In a concerning development, cybersecurity researchers at ESET have uncovered a new and sophisticated malware variant, named “LightlessCan,” deployed by the notorious North Korean hacking collective, Lazarus Group. This malware, utilized in fake job scams, presents a significant challenge for detection compared to its predecessor, BlindingCan.
The Evolution of Deception
Leveraging a recent fake job attack against a Spain-based aerospace firm, ESET’s senior malware researcher, Peter Kálnai, detailed the discovery of LightlessCan in a post on September 29. The Lazarus Group, known for its elaborate fake employment scams, entices victims with promises of potential job opportunities at reputable organizations. Once hooked, victims unwittingly download a malicious payload disguised as seemingly innocuous documents, leading to various forms of cyber damage.
Kálnai emphasizes that LightlessCan marks a “significant advancement” over BlindingCan due to its ability to mimic native Windows commands. This capability allows discreet execution within the Remote Access Trojan (RAT) itself, avoiding the noisy console executions that were more characteristic of its predecessor.
Stealth in Action
“This approach offers a significant advantage in terms of stealthiness,” Kálnai notes, “both in evading real-time monitoring solutions like EDRs (Endpoint Detection and Response), and postmortem digital forensic tools.”

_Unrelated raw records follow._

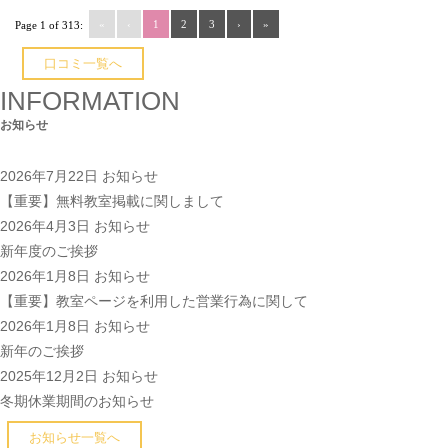
«
‹
1
2
3
›
»
Page 1 of 313:
口コミ一覧へ
INFORMATION
お知らせ
2026年7月22日
お知らせ
【重要】無料教室掲載に関しまして
2026年4月3日
お知らせ
新年度のご挨拶
2026年1月8日
お知らせ
【重要】教室ページを利用した営業行為に関して
2026年1月8日
お知らせ
新年のご挨拶
2025年12月2日
お知らせ
冬期休業期間のお知らせ
お知らせ一覧へ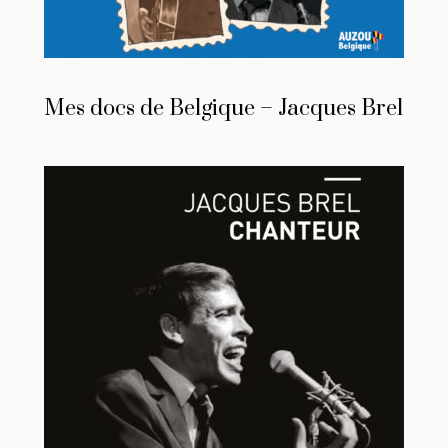
Mes docs de Belgique – Jacques Brel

Additionally, LightlessCan introduces what Kálnai terms “execution guardrails,” a security measure ensuring that the payload can only be decrypted on the intended victim’s machine. This strategic move prevents unintended decryption by security researchers, adding another layer of complexity to the already elusive malware.
A Real-World Example
One specific case involving LightlessCan was an attack on a Spanish aerospace firm. In this instance, an employee received a message from a fake Meta recruiter named Steve Dawson in 2022. The attackers, posing as potential employers, sent over two seemingly innocent coding challenges embedded with the LightlessCan malware. Kálnai notes that cyberespionage was the primary motivation behind Lazarus Group’s attack on the aerospace firm.

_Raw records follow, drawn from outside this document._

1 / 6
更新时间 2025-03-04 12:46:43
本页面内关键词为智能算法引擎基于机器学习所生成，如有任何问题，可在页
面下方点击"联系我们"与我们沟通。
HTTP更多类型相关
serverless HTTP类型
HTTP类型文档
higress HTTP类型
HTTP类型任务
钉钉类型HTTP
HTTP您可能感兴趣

Implications for Crypto Firms
Crypto firms are now placed on high alert as Lazarus Group’s use of LightlessCan raises the stakes in the ongoing cat-and-mouse game between hackers and cybersecurity experts. The malware’s enhanced stealth features and encryption safeguards pose a serious threat to detection mechanisms, emphasizing the need for heightened vigilance and updated cybersecurity measures within the crypto industry.
As the landscape of cyber threats continues to evolve, the ability to adapt and fortify defenses against such advanced malware becomes paramount for organizations in the crypto space. The Lazarus Group’s latest move serves as a stark reminder that innovation in cybersecurity is essential to stay one step ahead of relentless adversaries.